Banco Mundial afirma que igualdade de género aumenta produtividade

Mais igualdade de género pode "aumentar a produtividade, melhorar os resultados de desenvolvimento para a próxima geração e tornar as instituições mais representativas", conclui um relatório do Banco Mundial hoje divulgado.

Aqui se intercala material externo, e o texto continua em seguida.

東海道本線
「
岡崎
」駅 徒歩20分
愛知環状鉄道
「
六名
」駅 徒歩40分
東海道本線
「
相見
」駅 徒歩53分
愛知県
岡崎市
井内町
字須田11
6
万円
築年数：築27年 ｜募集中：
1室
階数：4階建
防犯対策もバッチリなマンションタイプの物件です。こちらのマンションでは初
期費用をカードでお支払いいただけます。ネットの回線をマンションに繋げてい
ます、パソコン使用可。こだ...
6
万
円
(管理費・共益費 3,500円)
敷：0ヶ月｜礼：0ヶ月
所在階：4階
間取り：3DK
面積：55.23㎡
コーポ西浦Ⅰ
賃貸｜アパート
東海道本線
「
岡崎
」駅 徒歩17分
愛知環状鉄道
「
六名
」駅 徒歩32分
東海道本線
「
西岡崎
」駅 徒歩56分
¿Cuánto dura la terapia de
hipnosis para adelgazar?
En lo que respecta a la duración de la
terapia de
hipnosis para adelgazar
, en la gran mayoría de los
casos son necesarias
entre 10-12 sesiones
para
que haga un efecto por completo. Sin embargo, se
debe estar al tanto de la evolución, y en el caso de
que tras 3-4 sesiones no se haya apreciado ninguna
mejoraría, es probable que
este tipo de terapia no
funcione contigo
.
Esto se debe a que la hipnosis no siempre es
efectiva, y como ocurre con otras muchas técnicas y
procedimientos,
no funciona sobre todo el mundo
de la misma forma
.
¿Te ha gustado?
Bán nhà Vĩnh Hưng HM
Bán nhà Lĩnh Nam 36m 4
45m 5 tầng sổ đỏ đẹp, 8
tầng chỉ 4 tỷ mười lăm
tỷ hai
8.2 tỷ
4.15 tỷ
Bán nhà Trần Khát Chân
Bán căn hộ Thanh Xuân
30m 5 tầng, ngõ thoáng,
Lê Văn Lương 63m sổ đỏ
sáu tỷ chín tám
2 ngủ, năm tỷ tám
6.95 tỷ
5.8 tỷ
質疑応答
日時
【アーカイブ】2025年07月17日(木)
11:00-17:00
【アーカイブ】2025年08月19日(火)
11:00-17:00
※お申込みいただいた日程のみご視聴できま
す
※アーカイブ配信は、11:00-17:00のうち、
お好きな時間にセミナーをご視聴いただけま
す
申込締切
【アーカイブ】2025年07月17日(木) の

Na edição de 2012 do relatório anual sobre o desenvolvimento, este ano subordinado ao tema Igualdade de Género e Desenvolvimento, o Banco Mundial refere que as mulheres representam 40% da força de trabalho, valor que sobe para 43% entre a mão-de-obra agrícola.
 
De acordo com o documento, "a eliminação das barreiras que contribuem para a discriminação das mulheres que trabalham em determinados sectores ou ocupações poderia aumentar a produtividade do trabalho em cerca de 25% em alguns países".
 
A igualdade de género, aponta a instituição, desempenha um papel importante na melhoria das condições de vida das gerações futuras. "Um maior controlo dos recursos familiares por parte das mulheres pode aumentar as perspectivas de crescimento dos países", lê-se no relatório, porque os padrões de despesa mudariam, com as mulheres a beneficiar os seus filhos.
 
Dar mais poder às mulheres enquanto agentes económicos, políticos e sociais pode "tornar as instituições mais representativas" e melhorar a qualidade de vida. Na Índia, por exemplo, "a presença das mulheres no poder local levou a aumentos no fornecimento de bens públicos", como água e saneamento.
 
"É preciso atingir a igualdade de género. Nos últimos cinco anos, o Banco Mundial investiu 65 mil milhões de dólares na educação de jovens mulheres, na saúde e no acesso ao crédito, propriedade, serviços agrícolas, emprego e infra-estruturas por parte das mulheres. Este tem sido um trabalho importante, mas ainda insuficiente", afirmou o presidente da instituição, Robert Zoellick, em comunicado.
 
Reconhecendo desenvolvimentos positivos na igualdade de género (aumento das matrículas no ensino médio, sobretudo na América Latina, Caraíbas e Leste Asiático, aumento generalizado da esperança média de vida e maior participação laboral nos países em desenvolvimento), o relatório aponta que persistem disparidades a vários níveis.
 
Neste campo, é referido que, nos países de baixos rendimentos, o excesso de mortes femininas é muito maior do que nos países ricos, correspondendo a cerca de 3,9 milhões de mulheres abaixo dos 60 anos.
 
Também as disparidades na educação das jovens, cujas matrículas são em muito menor número do que as dos rapazes entre as populações desfavorecidas em muitos países da África Subsaariana e em partes do Sul da Ásia, e o acesso desigual a oportunidades económicas, uma vez que "as mulheres têm mais probabilidades do que os homens de irem para o trabalho familiar sem remuneração ou o sector informal", são apontados como aspectos onde há um longo caminho a percorrer.